A band not quite fitting in
Even though it’s Saturday lunchtime, Tate Britain isn’t all that busy for a change. That said, I’m slightly concerned that I’m going to struggle to pick out the members of Drahla from the groups of similarly dressed art students clustered around the steps leading to the main entrance. I needn’t have worried. Turns out the Leeds-based three-piece are instinctively easy to spot. Bounding up the stairs in their leather jackets, vintage t-shirts and angular haircuts, they are three people who look like they should be in a band.
Having played Camden’s Lock Tavern the night before, they’ve decided to make a weekend out of their first visit to London, to check out the Tate’s acclaimed David Hockney exhibition. “For me and Lu, he’s been a massive inspiration, artistically,” says guitarist Rob Riggs. “He’s always trying to look at art in all these different ways and is always trying to find new ways of creating. For him to have this massive retrospective, I just knew that I had to come down and see it.”
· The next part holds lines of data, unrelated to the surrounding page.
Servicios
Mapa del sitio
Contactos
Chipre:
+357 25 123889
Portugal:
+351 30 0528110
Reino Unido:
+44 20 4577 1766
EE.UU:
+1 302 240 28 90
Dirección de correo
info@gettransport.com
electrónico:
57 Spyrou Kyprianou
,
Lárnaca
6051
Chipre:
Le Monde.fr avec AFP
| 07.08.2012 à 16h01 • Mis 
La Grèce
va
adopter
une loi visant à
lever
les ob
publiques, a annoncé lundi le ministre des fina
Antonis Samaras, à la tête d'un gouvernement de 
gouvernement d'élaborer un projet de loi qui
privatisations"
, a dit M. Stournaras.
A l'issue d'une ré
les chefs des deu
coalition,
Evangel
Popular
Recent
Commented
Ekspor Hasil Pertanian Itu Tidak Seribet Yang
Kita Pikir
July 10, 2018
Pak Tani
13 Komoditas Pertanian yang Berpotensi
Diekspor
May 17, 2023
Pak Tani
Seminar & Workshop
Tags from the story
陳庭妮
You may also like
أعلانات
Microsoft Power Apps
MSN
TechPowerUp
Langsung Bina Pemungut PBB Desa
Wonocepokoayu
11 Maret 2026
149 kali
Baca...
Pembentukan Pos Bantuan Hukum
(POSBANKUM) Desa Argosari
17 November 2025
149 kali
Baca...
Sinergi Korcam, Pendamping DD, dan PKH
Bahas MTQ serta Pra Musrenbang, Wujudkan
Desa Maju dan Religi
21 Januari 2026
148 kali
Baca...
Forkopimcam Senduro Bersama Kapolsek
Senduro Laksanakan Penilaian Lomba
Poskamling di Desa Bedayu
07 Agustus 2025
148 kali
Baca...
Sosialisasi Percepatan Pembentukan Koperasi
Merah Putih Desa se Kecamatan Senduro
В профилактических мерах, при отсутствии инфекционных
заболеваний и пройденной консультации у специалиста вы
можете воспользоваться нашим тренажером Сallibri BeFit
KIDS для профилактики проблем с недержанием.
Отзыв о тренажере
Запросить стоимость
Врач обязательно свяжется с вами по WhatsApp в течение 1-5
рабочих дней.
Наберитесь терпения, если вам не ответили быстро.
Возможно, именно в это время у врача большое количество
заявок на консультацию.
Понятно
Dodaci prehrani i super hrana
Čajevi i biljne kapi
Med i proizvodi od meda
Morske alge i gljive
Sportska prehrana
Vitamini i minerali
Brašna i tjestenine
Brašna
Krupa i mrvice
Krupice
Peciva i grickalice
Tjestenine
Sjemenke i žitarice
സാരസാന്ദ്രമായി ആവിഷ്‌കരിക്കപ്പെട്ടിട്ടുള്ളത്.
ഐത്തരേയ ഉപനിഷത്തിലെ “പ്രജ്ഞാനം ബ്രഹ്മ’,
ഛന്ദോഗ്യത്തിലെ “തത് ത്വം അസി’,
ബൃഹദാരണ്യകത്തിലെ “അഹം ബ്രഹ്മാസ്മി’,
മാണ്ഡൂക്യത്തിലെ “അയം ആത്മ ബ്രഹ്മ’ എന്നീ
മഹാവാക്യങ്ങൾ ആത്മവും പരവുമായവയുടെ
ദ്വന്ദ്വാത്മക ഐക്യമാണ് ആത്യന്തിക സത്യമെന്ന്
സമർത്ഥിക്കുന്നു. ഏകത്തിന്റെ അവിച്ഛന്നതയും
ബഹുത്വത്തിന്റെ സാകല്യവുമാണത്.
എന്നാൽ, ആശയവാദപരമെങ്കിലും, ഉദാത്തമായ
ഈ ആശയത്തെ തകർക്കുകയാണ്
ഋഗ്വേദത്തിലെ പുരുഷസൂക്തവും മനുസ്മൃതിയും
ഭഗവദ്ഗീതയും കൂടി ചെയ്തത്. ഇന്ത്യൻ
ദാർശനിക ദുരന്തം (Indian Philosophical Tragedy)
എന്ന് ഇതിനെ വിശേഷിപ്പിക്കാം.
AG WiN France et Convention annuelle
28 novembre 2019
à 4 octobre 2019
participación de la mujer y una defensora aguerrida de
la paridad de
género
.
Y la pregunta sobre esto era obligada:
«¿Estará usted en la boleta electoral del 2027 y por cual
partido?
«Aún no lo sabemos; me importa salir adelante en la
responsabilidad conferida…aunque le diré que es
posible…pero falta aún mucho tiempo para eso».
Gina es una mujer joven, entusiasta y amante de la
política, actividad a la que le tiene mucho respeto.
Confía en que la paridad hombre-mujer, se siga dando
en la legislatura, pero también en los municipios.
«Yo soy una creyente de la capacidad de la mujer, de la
“I find him incredible,” adds bandmate Luciel Brown as we walk through the heavy-set front doors and into the Tate’s gleaming neo-classical rotunda. “It’s amazing that he’s still coming up with these amazing new ideas. If you look at the work over his career, it’s pretty astounding – I like pretty much everything he’s done ever and the work varies quite a bit as well. I’m really excited to be able see it all in one space.”
In some ways Hockney’s work and Drahla’s music are strikingly similar. They both produce work that is deeply personal in nature and both are fiercely committed to doing things in their own way. Like Hockney, Drahla’s output also has a strange, existential darkness lurking just below the surface. With a sound that recalls Sonic Youth, The Breeders and cult Glaswegian post punks Life Without Buildings (without really sounding like any of them), they’ve perfected a broiling, bass-driven version of minimal punk that is both alluringly hook-laden yet simultaneously dangerous. As a recent review on Norman Records observed, the three-piece stand aside from most of today’s indie acts by “having their own sound and not simply coming up with a facsimile of something that has already occurred.”
New single ‘Fictional Decision’ is a case in point. Rejecting the contemporary fashion for layered, fuzz-pedal driven psychedelia, it’s an exercise in pure, stripped down menace. The trio’s first solo single after a spate of split EPs and live videos, its sparse, machine-like drums, wiry guitar squeals and spluttering talk-sung vocals take aim at dogmatic thinking and the authority figures who advocate it.